*** Provided entries Section Begins ***

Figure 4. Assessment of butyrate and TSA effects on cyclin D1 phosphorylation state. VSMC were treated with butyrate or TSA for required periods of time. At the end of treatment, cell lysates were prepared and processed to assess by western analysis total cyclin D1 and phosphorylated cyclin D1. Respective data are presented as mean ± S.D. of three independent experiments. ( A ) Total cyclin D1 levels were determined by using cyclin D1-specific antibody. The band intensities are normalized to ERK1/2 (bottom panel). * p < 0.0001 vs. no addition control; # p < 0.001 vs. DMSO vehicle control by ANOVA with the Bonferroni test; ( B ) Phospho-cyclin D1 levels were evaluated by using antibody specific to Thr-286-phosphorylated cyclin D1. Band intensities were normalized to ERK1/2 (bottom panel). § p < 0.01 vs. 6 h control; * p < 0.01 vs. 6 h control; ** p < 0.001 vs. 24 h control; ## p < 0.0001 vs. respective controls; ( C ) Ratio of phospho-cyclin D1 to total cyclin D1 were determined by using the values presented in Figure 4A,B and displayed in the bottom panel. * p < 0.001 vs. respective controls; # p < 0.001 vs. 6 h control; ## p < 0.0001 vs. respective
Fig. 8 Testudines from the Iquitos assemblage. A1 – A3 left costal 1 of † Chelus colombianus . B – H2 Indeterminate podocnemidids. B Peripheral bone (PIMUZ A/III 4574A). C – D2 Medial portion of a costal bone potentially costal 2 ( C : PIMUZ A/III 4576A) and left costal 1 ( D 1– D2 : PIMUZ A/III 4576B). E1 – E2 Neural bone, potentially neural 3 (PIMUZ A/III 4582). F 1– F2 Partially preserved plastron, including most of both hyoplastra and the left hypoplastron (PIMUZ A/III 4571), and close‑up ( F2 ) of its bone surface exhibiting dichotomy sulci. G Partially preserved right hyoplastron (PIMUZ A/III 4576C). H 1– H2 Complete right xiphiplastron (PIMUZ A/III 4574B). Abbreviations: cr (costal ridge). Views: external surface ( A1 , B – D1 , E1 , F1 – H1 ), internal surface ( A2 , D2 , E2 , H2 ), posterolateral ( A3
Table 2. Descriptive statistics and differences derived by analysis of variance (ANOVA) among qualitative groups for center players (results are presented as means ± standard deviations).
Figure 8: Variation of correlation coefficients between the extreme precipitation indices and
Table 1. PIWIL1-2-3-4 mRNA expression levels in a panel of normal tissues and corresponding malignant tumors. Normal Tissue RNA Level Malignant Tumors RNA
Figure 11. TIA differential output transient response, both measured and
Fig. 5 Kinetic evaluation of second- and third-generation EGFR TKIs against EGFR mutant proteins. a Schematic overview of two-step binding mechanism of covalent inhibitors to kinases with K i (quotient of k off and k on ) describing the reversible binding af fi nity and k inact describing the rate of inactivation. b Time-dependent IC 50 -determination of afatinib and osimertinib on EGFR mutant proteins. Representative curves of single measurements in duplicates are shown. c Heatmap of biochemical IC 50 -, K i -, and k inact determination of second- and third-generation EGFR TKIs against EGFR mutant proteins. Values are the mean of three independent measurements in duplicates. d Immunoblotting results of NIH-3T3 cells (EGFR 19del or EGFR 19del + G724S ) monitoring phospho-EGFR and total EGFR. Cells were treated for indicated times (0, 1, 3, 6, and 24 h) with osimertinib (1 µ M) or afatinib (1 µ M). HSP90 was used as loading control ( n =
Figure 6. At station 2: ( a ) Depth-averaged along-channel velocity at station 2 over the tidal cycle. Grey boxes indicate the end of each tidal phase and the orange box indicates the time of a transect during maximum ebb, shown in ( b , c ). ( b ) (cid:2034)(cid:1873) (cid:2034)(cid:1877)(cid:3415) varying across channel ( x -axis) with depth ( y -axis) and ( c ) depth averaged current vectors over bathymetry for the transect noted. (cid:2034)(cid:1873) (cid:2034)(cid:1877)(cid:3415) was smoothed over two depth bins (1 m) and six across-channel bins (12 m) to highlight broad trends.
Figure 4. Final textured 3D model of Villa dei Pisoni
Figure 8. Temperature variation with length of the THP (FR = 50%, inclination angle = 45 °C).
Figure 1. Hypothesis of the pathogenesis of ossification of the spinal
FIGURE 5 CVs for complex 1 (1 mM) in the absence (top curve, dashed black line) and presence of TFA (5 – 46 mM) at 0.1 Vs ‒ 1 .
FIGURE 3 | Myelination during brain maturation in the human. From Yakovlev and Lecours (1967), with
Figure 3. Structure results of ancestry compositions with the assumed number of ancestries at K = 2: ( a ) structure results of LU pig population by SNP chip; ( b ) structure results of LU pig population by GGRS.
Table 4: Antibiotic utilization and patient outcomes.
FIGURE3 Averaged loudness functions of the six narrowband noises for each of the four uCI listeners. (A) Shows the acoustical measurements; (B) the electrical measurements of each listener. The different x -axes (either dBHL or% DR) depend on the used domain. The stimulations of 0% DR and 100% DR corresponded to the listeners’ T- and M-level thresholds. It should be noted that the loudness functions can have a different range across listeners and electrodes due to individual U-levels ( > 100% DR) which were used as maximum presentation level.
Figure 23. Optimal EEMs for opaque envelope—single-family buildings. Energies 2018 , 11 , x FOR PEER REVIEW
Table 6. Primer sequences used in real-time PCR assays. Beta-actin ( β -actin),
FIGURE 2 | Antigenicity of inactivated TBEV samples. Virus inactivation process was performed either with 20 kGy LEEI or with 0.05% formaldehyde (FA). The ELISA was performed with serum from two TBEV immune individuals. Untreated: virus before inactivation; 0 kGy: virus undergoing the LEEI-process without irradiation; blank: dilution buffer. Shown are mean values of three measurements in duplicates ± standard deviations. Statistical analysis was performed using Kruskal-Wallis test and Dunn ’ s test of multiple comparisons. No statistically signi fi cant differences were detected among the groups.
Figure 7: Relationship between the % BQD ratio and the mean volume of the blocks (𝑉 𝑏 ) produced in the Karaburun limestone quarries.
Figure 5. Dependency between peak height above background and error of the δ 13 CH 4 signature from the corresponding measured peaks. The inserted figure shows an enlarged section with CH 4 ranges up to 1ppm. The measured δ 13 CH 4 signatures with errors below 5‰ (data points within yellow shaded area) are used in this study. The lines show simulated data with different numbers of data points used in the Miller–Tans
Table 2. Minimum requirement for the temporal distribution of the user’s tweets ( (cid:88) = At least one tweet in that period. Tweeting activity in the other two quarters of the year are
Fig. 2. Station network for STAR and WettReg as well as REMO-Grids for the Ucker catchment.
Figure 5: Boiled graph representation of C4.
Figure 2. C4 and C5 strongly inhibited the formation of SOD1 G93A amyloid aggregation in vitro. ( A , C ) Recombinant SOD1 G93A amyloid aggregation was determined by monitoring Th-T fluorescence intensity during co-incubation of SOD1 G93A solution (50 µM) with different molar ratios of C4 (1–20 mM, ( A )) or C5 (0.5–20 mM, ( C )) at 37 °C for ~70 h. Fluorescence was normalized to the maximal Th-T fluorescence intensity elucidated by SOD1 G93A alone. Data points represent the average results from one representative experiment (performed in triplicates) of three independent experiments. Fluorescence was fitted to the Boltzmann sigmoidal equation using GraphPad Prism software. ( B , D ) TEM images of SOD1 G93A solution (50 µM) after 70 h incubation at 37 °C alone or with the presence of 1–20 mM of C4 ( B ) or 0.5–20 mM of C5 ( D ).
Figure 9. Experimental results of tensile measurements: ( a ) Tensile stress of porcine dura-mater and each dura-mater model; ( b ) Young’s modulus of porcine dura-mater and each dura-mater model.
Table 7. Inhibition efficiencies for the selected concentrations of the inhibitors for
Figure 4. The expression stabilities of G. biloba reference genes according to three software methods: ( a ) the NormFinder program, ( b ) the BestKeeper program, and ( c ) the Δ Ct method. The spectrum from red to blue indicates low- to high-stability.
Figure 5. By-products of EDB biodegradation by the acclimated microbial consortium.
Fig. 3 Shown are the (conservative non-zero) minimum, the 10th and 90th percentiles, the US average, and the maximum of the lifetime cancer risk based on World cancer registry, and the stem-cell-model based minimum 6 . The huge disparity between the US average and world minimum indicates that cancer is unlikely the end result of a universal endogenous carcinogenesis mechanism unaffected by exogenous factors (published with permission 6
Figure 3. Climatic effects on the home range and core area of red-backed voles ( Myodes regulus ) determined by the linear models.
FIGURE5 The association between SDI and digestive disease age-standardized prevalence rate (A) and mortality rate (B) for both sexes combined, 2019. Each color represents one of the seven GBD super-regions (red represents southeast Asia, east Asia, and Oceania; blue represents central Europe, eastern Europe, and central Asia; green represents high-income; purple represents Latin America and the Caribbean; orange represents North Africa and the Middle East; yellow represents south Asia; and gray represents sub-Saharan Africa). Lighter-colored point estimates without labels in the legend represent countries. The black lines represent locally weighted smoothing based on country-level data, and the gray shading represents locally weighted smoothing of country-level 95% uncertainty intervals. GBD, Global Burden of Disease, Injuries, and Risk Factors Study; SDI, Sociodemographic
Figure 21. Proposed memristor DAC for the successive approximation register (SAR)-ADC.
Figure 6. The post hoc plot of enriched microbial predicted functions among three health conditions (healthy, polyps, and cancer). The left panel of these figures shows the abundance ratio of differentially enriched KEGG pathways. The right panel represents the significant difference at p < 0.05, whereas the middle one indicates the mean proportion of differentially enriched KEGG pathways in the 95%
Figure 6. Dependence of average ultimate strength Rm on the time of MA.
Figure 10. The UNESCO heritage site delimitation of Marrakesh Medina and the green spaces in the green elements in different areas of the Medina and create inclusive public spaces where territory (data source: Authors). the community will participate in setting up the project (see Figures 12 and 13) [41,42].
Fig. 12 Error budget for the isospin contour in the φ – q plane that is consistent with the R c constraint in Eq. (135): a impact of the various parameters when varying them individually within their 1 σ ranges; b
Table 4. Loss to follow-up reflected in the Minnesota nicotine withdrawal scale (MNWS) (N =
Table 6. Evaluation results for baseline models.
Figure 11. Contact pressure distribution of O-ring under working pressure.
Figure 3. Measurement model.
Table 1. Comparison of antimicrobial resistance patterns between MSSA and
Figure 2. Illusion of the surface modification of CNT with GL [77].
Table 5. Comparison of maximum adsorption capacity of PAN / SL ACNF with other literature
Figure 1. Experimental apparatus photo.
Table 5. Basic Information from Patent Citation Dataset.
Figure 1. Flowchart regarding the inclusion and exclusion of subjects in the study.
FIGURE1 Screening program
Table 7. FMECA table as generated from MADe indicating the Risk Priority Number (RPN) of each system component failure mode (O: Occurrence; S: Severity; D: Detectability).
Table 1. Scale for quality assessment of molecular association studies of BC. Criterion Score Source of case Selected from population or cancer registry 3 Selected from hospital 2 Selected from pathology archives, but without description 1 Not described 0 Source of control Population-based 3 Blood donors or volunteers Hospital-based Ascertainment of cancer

*** Provided entries Section Ends ***

Exercise aim –
Your answer should be one number, the count of lines above that hold "expression".

Answer to the problem –
2